Machine-readable electronics designs
--------

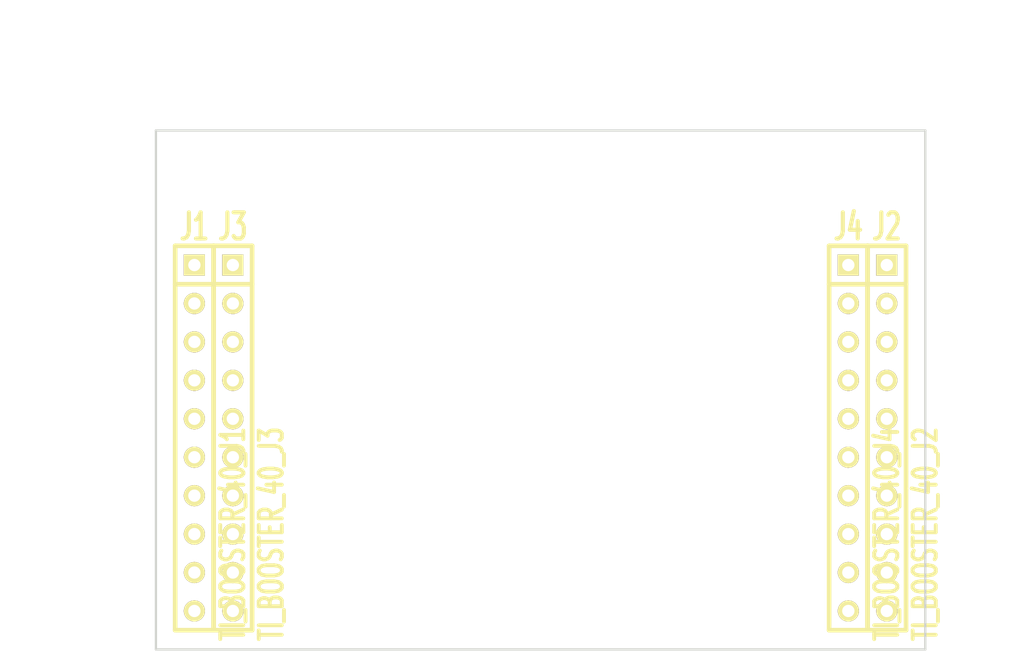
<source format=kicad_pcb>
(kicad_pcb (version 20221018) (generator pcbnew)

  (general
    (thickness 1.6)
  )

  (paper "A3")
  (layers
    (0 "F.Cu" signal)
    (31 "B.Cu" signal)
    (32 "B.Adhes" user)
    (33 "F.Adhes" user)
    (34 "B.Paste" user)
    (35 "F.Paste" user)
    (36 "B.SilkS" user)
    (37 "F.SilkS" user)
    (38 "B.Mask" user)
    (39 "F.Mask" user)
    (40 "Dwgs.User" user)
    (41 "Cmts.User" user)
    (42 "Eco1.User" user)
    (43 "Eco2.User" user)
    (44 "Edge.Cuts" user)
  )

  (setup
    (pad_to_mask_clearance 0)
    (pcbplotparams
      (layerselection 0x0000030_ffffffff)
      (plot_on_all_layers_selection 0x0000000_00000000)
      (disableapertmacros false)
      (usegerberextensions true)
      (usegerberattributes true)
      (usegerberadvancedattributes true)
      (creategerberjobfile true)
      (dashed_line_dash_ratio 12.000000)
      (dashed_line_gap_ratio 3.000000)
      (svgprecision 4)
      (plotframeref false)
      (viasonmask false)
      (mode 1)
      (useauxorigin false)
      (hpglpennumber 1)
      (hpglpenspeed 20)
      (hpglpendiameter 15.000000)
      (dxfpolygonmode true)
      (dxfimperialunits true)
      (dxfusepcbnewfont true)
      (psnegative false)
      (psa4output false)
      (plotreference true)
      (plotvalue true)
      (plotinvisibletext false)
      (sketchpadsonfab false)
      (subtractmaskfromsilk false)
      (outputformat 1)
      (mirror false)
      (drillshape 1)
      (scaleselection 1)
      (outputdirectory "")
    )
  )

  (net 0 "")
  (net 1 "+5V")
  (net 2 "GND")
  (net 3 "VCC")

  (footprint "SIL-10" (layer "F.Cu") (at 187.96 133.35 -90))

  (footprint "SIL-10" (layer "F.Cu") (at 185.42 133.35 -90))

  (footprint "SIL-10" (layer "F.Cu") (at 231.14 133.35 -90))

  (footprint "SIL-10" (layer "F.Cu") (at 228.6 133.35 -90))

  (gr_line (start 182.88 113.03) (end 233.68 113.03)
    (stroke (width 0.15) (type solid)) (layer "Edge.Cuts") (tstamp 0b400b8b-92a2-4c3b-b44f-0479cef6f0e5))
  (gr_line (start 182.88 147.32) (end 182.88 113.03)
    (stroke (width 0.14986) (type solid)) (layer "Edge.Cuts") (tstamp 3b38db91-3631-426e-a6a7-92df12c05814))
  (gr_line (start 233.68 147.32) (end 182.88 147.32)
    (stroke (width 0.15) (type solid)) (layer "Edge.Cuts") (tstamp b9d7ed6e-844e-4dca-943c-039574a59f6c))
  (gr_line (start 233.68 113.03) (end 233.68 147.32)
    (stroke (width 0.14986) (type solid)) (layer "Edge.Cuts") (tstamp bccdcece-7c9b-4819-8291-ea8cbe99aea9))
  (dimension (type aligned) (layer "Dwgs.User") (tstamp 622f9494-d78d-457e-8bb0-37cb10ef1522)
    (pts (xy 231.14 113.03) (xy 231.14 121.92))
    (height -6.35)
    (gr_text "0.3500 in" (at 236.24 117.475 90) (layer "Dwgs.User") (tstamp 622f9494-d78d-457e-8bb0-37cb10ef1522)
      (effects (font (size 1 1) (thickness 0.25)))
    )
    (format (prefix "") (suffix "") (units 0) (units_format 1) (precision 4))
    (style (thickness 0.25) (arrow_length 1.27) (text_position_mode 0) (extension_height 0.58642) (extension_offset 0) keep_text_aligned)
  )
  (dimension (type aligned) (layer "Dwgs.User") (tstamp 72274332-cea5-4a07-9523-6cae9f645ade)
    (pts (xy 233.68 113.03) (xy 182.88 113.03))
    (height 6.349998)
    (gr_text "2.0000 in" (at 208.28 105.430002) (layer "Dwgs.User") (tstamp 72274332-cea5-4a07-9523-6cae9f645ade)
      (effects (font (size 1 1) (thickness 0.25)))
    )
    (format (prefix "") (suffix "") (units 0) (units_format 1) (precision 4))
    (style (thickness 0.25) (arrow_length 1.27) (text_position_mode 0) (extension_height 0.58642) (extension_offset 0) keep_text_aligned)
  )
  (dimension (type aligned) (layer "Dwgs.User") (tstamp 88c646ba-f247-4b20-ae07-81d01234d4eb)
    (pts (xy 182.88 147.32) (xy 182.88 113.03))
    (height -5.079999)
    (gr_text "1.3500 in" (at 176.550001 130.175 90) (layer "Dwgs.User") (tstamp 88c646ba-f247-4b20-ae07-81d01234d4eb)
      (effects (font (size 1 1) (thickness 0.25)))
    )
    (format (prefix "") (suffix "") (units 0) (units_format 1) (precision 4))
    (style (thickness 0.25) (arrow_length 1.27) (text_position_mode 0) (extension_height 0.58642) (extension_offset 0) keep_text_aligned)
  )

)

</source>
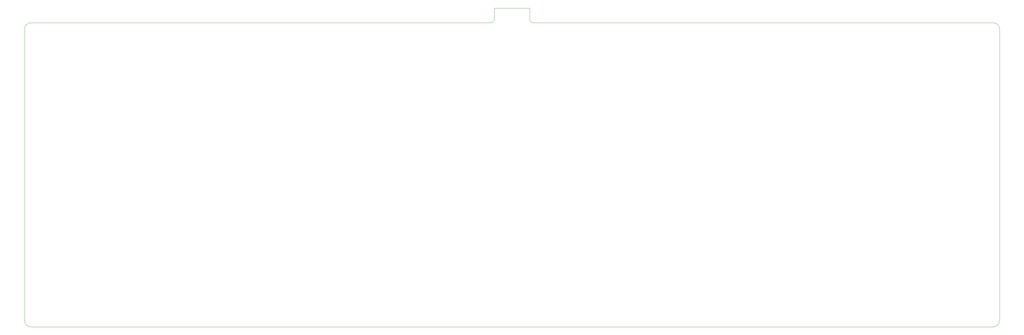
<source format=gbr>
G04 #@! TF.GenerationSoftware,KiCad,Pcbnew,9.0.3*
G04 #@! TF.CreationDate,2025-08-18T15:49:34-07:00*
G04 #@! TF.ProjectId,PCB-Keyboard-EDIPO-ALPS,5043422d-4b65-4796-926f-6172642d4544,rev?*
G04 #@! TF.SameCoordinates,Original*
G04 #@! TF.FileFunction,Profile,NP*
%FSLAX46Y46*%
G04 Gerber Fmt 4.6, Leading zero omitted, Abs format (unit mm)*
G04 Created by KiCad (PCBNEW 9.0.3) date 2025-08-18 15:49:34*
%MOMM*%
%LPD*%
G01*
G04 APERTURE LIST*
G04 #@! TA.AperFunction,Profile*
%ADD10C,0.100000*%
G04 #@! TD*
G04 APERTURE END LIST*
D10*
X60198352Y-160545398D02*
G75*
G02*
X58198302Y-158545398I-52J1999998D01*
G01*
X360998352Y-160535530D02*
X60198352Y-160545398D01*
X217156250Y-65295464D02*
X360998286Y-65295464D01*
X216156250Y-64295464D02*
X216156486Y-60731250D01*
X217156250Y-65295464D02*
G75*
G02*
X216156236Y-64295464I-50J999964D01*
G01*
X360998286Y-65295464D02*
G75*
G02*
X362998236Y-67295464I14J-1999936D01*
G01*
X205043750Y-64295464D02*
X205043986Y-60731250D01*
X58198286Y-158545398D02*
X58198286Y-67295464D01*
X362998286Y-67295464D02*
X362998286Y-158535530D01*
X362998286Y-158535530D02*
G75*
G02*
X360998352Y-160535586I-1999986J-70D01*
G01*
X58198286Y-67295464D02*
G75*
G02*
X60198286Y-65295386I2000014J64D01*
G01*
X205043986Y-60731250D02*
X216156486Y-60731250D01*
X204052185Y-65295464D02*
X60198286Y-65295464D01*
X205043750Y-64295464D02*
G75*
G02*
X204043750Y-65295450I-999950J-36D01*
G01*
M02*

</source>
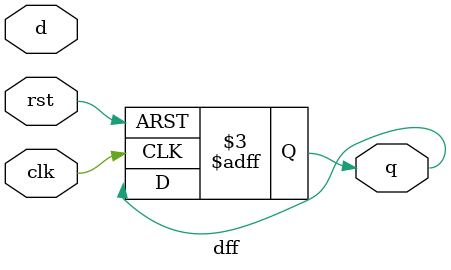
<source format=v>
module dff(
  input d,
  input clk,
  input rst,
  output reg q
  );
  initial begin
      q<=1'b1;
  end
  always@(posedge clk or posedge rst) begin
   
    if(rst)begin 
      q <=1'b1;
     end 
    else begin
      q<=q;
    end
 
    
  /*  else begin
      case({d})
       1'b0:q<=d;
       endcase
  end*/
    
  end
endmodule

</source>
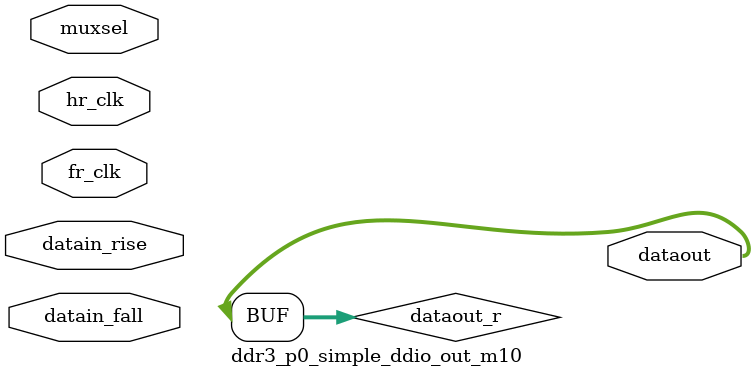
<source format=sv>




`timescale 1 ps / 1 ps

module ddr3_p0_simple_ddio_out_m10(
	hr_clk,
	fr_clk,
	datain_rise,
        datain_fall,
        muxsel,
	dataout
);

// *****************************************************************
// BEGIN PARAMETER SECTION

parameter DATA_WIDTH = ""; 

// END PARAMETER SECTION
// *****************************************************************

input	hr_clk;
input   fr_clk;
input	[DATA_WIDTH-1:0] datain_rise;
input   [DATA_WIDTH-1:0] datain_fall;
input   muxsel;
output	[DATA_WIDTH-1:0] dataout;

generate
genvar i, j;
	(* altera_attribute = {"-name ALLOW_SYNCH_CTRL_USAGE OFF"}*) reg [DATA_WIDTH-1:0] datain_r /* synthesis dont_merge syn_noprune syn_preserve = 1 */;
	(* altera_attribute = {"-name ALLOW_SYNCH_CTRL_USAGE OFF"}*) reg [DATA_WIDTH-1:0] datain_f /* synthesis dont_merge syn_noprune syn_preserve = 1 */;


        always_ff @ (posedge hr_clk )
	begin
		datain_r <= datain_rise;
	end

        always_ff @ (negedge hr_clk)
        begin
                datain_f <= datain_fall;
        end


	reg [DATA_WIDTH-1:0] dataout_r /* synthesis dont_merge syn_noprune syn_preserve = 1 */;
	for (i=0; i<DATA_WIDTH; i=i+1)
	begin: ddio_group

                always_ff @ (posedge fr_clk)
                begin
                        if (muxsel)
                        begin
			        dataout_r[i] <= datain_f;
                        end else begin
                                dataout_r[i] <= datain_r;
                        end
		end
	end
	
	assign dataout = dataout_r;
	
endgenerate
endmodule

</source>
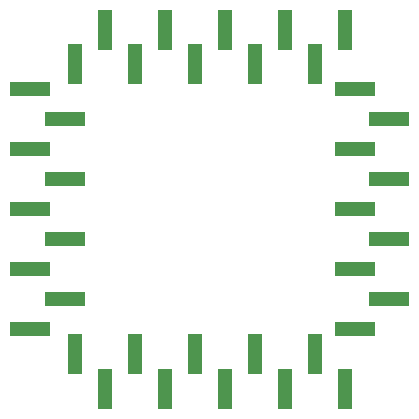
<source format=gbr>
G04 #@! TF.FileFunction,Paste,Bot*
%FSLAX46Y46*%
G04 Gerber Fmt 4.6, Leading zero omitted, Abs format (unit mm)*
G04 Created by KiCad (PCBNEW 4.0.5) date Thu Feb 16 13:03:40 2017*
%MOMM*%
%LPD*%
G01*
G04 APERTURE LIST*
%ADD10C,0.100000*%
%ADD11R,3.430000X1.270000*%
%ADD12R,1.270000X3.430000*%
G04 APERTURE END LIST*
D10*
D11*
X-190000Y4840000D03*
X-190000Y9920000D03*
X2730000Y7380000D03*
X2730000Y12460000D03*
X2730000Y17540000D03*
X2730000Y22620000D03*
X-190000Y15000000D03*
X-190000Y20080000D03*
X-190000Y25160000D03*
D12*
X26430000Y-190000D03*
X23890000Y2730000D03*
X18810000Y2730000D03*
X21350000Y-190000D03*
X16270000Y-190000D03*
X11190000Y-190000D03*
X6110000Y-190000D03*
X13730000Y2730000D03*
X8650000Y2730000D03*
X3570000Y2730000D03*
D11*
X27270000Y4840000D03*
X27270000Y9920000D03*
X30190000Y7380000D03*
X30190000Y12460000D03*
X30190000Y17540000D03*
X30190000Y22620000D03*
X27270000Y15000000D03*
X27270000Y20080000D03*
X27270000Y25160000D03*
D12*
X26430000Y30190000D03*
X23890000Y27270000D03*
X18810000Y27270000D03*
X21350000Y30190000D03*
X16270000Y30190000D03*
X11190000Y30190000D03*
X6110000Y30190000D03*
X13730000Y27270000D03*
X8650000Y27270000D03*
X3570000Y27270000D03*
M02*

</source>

--------

## What the task requires
From the line containing "X-190000Y15000000D03*" through the last line of the entries above, print every line exactly, including both ends, and nothing else.

## Response
X-190000Y15000000D03*
X-190000Y20080000D03*
X-190000Y25160000D03*
D12*
X26430000Y-190000D03*
X23890000Y2730000D03*
X18810000Y2730000D03*
X21350000Y-190000D03*
X16270000Y-190000D03*
X11190000Y-190000D03*
X6110000Y-190000D03*
X13730000Y2730000D03*
X8650000Y2730000D03*
X3570000Y2730000D03*
D11*
X27270000Y4840000D03*
X27270000Y9920000D03*
X30190000Y7380000D03*
X30190000Y12460000D03*
X30190000Y17540000D03*
X30190000Y22620000D03*
X27270000Y15000000D03*
X27270000Y20080000D03*
X27270000Y25160000D03*
D12*
X26430000Y30190000D03*
X23890000Y27270000D03*
X18810000Y27270000D03*
X21350000Y30190000D03*
X16270000Y30190000D03*
X11190000Y30190000D03*
X6110000Y30190000D03*
X13730000Y27270000D03*
X8650000Y27270000D03*
X3570000Y27270000D03*
M02*

</source>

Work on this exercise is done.